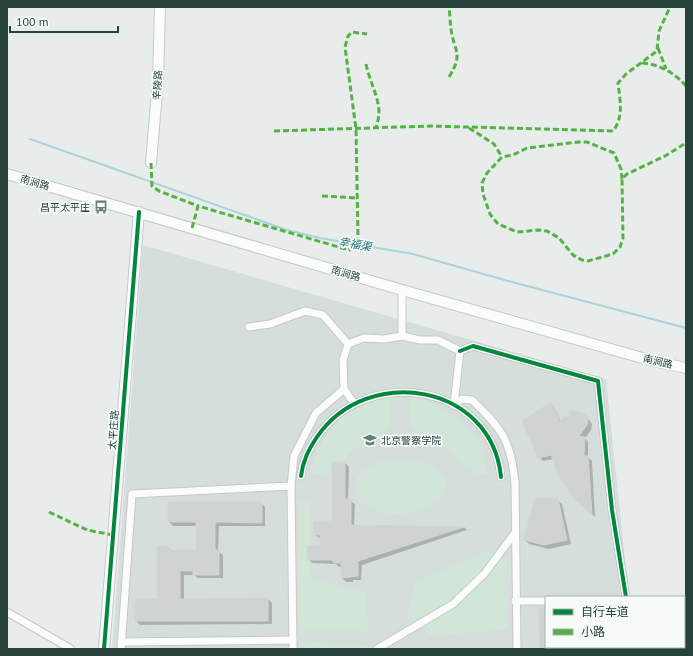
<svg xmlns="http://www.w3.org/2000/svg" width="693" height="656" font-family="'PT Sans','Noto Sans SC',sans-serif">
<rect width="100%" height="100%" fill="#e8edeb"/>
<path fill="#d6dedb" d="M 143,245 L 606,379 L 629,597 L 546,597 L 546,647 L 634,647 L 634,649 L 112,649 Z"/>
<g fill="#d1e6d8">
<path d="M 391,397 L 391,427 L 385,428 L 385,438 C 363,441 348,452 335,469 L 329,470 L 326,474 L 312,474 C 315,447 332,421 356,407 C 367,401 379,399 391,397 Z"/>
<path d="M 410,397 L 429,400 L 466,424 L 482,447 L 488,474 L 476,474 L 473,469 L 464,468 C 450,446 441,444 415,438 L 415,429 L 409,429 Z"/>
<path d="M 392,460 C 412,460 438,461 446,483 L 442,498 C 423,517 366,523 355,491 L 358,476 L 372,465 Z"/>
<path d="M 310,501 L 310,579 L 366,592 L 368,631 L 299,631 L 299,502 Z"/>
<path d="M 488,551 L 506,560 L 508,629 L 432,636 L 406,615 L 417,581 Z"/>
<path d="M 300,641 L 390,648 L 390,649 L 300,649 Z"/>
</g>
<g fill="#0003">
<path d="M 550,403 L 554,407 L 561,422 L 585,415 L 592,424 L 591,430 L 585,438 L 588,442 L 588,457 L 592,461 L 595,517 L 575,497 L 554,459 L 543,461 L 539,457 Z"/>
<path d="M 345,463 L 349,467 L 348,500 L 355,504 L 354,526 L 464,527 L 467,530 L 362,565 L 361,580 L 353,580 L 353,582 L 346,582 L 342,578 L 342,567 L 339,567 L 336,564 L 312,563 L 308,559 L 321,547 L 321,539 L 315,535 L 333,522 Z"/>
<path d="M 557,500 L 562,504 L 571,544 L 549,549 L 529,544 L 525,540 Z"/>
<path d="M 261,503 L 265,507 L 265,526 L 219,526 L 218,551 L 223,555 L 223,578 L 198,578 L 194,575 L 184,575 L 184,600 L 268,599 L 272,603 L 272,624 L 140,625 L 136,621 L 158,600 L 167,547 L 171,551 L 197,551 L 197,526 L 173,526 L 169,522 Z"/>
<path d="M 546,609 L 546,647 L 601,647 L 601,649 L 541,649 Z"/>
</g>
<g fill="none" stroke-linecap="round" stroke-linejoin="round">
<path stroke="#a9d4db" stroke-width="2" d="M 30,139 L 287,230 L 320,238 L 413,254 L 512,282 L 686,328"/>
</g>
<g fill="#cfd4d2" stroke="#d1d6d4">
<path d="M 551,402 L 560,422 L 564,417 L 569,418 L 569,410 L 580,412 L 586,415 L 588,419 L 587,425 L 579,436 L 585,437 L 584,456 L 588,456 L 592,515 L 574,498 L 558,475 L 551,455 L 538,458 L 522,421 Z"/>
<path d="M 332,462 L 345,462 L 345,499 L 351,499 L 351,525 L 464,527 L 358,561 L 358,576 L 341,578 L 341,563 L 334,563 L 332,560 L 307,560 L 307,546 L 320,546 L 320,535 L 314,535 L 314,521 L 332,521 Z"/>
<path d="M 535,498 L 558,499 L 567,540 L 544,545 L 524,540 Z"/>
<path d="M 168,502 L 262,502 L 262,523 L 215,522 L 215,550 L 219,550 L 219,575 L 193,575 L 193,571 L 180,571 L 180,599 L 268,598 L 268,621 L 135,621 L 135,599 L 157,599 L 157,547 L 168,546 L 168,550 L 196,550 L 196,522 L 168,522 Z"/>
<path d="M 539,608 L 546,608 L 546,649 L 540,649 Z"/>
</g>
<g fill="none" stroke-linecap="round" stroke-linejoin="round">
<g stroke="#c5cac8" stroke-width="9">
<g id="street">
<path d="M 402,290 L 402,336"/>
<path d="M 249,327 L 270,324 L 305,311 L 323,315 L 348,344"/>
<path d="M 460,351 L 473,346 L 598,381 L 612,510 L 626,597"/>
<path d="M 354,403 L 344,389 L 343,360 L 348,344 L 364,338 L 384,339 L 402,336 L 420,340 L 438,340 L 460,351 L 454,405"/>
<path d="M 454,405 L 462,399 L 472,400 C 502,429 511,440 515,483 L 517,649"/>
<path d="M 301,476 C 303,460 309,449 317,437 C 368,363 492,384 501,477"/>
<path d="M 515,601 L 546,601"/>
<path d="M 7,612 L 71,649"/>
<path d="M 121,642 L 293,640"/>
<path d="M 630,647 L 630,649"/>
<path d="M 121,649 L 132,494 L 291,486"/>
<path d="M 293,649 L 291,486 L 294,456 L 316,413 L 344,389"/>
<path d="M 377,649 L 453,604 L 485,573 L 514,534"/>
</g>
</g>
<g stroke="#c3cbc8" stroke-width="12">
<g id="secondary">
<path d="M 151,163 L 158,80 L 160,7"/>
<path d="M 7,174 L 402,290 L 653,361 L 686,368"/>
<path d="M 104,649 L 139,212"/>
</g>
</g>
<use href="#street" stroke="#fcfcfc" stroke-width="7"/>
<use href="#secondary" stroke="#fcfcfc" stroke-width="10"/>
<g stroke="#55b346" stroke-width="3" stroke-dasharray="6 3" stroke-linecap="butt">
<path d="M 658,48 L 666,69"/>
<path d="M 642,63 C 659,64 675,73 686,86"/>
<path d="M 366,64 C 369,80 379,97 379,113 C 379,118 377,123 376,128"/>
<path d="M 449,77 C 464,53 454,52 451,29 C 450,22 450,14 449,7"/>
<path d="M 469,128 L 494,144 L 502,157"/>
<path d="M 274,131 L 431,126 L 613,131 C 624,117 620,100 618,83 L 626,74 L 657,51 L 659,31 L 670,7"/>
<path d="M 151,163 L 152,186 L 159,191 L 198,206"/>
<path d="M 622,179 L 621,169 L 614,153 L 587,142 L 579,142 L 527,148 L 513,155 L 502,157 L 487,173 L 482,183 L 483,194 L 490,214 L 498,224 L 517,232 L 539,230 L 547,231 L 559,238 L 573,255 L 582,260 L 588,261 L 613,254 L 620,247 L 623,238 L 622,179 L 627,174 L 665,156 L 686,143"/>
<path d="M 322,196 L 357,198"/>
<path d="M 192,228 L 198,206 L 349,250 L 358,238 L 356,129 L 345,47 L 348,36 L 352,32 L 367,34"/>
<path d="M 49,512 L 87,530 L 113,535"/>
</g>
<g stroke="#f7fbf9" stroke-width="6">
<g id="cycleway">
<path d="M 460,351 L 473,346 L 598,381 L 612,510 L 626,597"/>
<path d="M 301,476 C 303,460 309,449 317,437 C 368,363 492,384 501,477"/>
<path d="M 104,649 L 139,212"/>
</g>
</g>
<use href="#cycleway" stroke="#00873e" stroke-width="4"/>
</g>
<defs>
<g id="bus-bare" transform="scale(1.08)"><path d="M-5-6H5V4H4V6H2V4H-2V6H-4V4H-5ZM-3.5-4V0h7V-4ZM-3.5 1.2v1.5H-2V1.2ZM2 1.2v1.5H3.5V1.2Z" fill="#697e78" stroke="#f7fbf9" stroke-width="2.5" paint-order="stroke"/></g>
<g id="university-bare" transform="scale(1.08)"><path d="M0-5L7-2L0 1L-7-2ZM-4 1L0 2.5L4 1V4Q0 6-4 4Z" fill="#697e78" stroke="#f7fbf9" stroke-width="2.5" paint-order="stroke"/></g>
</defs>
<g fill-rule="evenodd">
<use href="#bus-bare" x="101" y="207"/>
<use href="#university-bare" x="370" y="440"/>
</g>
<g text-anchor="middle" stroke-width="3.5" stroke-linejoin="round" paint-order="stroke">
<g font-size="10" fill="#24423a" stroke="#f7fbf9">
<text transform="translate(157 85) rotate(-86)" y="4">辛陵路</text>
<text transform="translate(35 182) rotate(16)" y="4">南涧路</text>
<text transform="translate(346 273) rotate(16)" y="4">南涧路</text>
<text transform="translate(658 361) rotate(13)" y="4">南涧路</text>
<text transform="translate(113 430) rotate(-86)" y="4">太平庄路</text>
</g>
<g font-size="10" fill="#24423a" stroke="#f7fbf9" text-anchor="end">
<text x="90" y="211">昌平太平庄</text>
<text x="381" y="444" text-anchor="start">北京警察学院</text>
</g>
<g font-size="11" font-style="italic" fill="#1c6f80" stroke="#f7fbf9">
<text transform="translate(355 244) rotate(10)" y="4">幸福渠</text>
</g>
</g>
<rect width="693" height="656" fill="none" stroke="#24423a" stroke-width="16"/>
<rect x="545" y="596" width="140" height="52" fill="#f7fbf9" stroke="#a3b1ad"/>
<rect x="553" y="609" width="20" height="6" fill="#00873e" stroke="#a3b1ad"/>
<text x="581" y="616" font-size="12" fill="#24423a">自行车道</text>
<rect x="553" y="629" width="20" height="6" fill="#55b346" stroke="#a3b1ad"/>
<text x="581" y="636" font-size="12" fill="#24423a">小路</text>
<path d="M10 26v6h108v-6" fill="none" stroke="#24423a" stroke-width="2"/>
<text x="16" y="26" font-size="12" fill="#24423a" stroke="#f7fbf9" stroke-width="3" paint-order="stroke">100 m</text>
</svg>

========================================

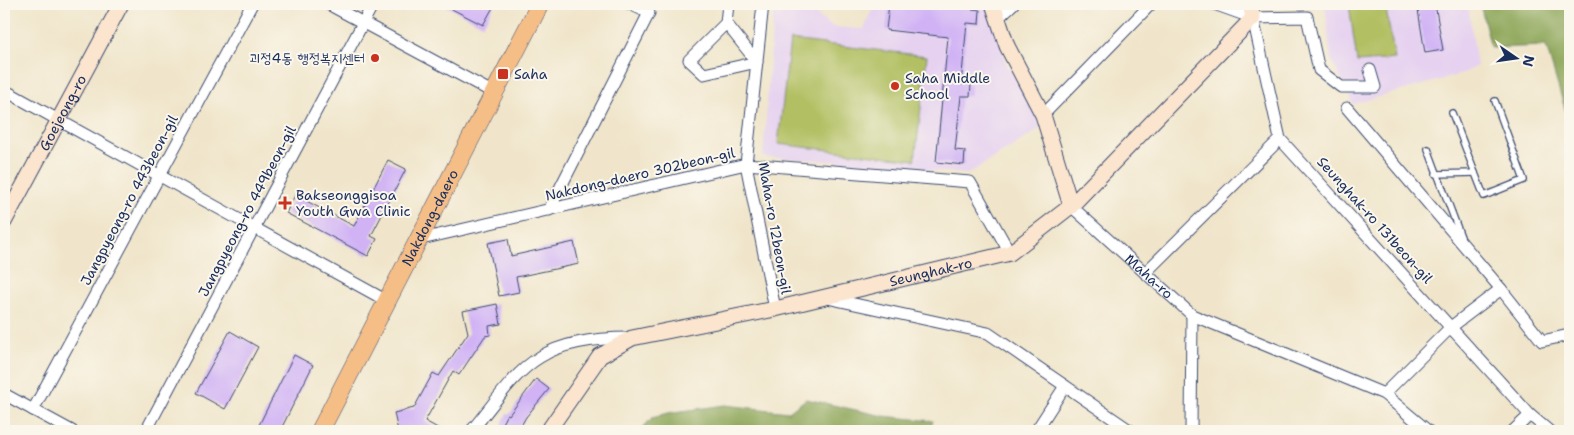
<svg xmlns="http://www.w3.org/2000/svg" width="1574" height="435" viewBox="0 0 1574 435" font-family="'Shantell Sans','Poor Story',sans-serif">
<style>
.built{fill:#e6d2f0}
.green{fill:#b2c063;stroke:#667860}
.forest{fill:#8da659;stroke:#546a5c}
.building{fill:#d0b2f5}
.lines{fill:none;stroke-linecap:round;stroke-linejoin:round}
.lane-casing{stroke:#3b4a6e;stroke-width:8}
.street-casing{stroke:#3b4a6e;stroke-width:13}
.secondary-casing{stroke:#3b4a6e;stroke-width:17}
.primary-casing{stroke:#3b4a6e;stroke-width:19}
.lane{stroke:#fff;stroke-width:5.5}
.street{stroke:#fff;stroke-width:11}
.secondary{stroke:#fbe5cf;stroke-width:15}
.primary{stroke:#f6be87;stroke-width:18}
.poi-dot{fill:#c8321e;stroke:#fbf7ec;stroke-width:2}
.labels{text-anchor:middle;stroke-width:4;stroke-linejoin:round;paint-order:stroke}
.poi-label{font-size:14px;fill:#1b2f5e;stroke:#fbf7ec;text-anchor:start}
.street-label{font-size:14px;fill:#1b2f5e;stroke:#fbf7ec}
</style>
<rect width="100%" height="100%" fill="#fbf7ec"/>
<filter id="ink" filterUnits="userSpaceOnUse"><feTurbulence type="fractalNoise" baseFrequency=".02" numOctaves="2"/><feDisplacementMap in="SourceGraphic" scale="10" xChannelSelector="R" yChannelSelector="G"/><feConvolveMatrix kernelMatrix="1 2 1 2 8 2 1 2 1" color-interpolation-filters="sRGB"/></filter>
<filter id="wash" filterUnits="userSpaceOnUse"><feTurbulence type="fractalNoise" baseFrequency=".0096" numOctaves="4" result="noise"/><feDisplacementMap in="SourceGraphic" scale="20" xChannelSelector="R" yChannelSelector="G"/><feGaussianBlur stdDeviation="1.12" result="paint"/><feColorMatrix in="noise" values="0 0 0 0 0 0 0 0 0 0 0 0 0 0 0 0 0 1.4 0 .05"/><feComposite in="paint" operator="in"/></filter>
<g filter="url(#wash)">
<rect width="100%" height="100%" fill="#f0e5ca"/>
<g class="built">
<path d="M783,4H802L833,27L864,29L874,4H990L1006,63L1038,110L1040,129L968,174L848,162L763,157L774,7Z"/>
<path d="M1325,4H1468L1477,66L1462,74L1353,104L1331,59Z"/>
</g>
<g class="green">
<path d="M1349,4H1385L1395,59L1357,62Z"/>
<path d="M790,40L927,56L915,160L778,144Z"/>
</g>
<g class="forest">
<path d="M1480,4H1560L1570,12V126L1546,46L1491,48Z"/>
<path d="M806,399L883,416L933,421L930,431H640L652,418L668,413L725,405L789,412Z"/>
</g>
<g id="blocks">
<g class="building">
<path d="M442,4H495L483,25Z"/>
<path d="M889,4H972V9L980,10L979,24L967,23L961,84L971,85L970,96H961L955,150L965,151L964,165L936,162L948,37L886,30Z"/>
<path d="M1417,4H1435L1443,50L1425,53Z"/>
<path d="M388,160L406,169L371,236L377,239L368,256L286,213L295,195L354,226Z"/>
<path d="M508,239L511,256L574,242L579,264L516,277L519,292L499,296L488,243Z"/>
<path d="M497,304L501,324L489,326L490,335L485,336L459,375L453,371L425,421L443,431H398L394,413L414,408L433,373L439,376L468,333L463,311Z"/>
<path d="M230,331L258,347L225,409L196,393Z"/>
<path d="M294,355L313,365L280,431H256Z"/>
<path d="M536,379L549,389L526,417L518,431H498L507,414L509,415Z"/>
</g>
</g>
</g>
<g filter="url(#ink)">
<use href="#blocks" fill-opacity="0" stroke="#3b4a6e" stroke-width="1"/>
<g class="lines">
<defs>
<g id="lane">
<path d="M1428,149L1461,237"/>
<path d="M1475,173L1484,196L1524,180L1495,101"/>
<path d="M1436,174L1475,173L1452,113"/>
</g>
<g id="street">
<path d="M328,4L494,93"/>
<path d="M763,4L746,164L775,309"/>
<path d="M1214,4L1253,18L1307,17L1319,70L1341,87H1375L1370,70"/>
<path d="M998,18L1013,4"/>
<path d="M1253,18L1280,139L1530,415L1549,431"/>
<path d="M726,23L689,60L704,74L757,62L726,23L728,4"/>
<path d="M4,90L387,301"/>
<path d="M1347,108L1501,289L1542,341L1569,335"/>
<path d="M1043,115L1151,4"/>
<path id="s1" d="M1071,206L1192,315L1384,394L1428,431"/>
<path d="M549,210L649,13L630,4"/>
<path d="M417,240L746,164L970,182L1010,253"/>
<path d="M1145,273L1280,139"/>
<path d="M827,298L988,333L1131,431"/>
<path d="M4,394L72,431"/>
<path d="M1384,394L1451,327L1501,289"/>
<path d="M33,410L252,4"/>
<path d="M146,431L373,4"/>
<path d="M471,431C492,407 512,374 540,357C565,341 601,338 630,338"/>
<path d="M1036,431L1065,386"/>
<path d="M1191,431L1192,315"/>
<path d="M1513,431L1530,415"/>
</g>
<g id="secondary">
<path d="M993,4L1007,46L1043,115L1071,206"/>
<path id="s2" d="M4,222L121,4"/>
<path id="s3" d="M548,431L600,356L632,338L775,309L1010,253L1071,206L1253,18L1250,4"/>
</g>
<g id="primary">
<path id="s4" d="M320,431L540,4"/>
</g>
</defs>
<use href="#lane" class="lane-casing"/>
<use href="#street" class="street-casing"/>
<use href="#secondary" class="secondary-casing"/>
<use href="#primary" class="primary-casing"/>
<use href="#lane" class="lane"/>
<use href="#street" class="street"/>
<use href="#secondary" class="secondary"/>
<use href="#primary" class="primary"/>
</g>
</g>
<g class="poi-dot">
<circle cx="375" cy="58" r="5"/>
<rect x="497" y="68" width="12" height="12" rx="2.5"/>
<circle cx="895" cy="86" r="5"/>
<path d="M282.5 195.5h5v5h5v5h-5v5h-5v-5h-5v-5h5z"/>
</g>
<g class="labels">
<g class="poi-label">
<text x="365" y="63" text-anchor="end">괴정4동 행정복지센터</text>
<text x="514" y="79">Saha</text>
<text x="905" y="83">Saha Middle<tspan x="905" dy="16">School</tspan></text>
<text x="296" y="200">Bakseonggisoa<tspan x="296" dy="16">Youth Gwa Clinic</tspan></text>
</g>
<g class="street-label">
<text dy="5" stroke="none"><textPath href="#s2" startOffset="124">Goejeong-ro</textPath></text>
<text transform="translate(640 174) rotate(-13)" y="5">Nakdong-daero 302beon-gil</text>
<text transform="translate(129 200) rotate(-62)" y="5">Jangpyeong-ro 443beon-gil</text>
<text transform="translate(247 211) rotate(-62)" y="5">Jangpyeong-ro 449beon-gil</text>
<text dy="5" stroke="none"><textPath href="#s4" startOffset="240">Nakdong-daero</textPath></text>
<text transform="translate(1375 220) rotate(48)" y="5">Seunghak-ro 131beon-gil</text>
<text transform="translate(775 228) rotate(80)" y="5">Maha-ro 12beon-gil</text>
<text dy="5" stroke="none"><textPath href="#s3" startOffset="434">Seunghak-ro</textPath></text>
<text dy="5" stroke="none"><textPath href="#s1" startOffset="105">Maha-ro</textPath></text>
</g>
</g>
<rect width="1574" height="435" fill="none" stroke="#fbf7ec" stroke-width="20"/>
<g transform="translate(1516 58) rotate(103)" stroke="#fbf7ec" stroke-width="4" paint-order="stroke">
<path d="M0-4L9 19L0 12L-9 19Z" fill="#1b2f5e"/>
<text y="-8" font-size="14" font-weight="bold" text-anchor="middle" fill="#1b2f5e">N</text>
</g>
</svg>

========================================

Activity
On how many lines above does the word "SourceGraphic" appear? Only the number should be given.

Answer for this exercise
2